> [ASSIGNMENT] Pull every line that includes the word "database" from the data.

Stored data entries:
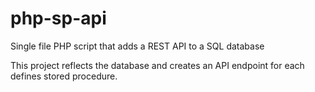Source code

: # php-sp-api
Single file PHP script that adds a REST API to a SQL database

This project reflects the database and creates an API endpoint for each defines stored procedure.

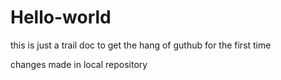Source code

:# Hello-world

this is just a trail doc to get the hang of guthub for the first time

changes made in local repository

> [RESPONSE]
Single file PHP script that adds a REST API to a SQL database
This project reflects the database and creates an API endpoint for each defines stored procedure.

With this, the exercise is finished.